GIVEN ENTRIES:
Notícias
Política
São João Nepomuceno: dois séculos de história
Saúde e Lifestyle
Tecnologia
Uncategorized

--

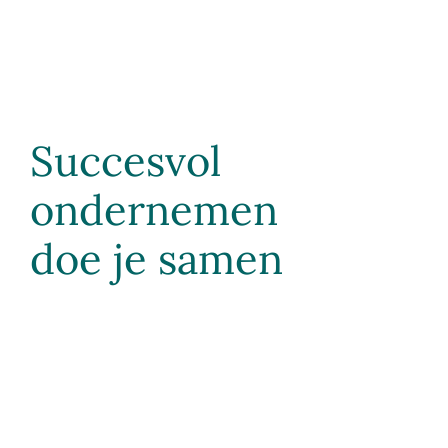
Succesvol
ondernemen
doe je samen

--

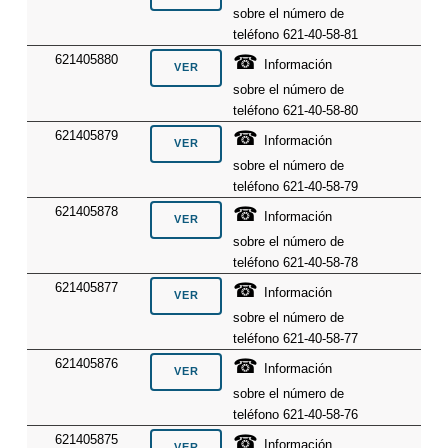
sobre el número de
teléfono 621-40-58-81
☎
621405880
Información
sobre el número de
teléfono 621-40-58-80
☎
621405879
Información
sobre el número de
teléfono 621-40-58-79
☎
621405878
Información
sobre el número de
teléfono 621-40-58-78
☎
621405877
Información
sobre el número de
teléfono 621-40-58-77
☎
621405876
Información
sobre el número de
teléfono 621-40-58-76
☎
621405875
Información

THE TASK: Look for the word "teléfono". Copy out every line of the data that has it.

RESULT OF THE TASK:
teléfono 621-40-58-81
teléfono 621-40-58-80
teléfono 621-40-58-79
teléfono 621-40-58-78
teléfono 621-40-58-77
teléfono 621-40-58-76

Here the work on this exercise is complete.